Tolerance to oncogene-induced replication stress requires activation of the DDR [51,52]. However, sustained inhibition of critical elements of the DDR can lead to replication stress generation of one ended double strand breaks and cell lethality [34,53–55]. RAD51 plays an integral role in the response to replication stress by promoting fork reversal and by suppressing formation of DNA double strand breaks [56]. YTR107 induces a replication stress [ref [12] and Supplemental Fig 3]. Addition of the PARP inhibitor ABT 888 to cells exposed to YTR107 synergistically enhanced replication-induced cell death (Supplemental Fig. 3B and 3C). One interpretation of this synergism is that NPM1 is required for tolerance to replication stress. This conclusion is based on NPM1’s role in HR for recruiting RAD51 to form a nucleoprotein filament on single stranded DNA, the importance of RAD51 recruitment to single-stranded DNA during replication stress [57] and PARP1’s role in resolution of stalled replication forks [58]. As replication stress has been shown to synergize with ionizing radiation-induced DNA DSBs to increase radiosensitization [59], we conclude that YTR107-mediated radiosensitization is a consequence of replication stress-induced DNA damage and inhibition of radiation-induced DSBs.

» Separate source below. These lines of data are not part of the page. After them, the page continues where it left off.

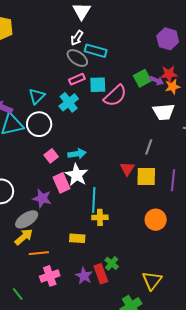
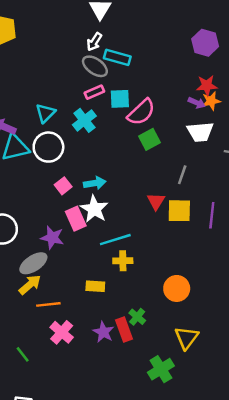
green square: (142, 78) -> (150, 139), moved
purple arrow: (157, 81) -> (197, 103), moved
cyan line: (94, 200) -> (115, 240), turned 70
orange circle: (156, 220) -> (177, 288), moved
pink cross: (50, 276) -> (62, 332), turned -30

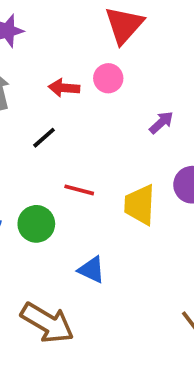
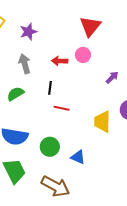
black line: (44, 138) -> (50, 88), turned -40
red line: (79, 190) -> (62, 108), moved
green circle: (36, 224) -> (50, 147), moved

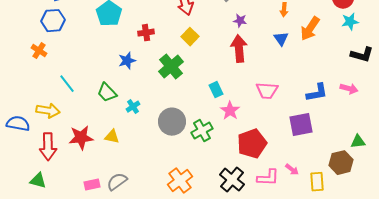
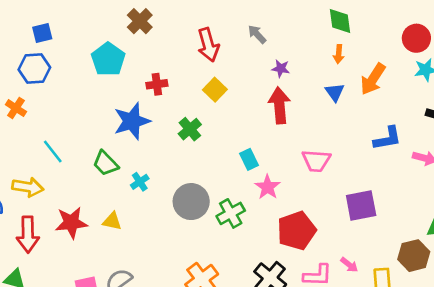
blue star: (127, 61) -> (132, 121), size x1.6
green cross: (171, 67) -> (190, 129), size x0.7
blue L-shape: (317, 93) -> (387, 138), moved

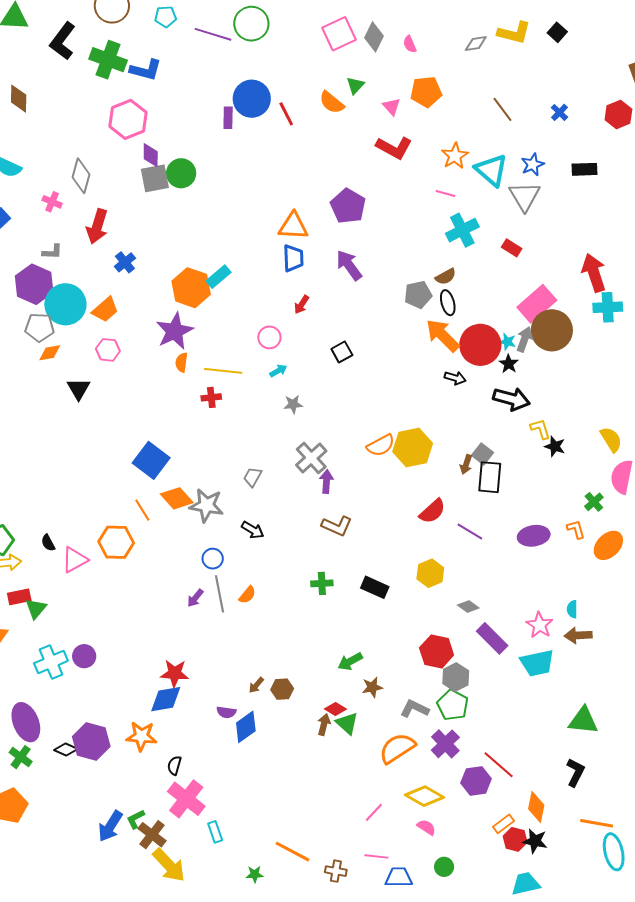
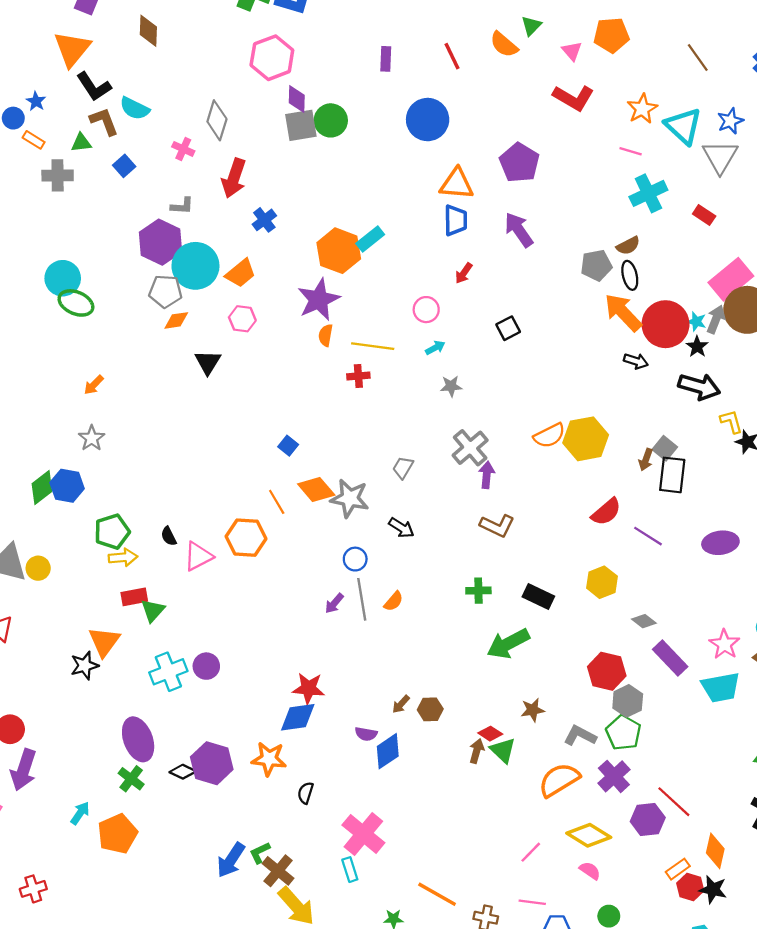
blue circle: (252, 99) -> (428, 120), moved
blue square: (151, 460) -> (288, 446), size x0.5
green arrow: (350, 661) -> (508, 644), moved, size x1.5
pink cross: (186, 799) -> (363, 834), moved

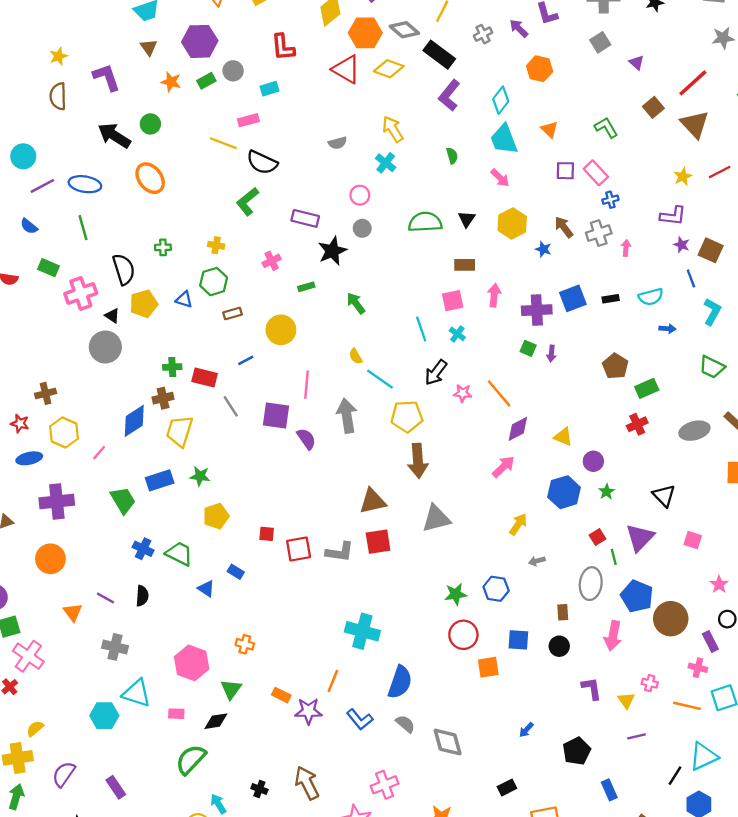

The failure of radiation therapy to control tumor growth can be attributed, in part, to the presence of intrinsically radioresistant cancer stem cells. Tumor-initiating cells (TICs) are considered a surrogate for cancer stem cells and TIC radiosensitization can be monitored using tumorsphere and xenograft assays. In the tumorsphere assays exposure to YTR107 produced significant radiosensitization in all three tumor cell lines tested (Fig. 4D–F). When A549 cells were irradiated (5 Gy) in vitro and then various numbers of cells injected into athymic mice, an ELDA software analysis of the results [40] indicated a 1/TIC frequency of 237 (112–503, 95% CI, Fig. 4H). In contrast, exposure to YTR107 for only 30 min prior to, during and for 90 min after administration of 5 Gy increased the 1/TIC frequency to 1756 (789–3908, 95% CI), a 7.4-fold increase (P = 0.000117). These results indicate that YTR107 radio-sensitizes TICs.

Tumor-bearing mice were injected i.p. with YTR107 or DMSO as solvent control, followed 1 h later by administration of 2.2 Gy to the tumors q.d. x 7. Administration of YTR107 plus 2.2 Gy in 7 fractions significantly inhibited tumor progression (74.5%). Log rank hazard ratio, when measured 70 days after the final treatment, was decreased 29% by the addition of YTR107 to the irradiation protocol. The magnitude is a reflection, in part, 1) of the fact that RAD51 participates in the repair of 15–20% of induced DSBs in S and G2 cells [60] and 2) the heterogeneity of tumor response. It is also important to recognize that definitive fractionated radiation therapy for stage III NSCLC is delivered in thirty to thirty-five 2 Gy fractions [61]. Thus, 7 fractions represent 20–23% of the total number of therapeutic fractions administered. One could hypothesize that administration of YTR107 throughout a full course of radiation therapy would significantly improve therapeutic outcome. Taken all together these data support the concept that YTR107 combined with radiation therapy may be an effective strategy for controlling advanced NSCLC.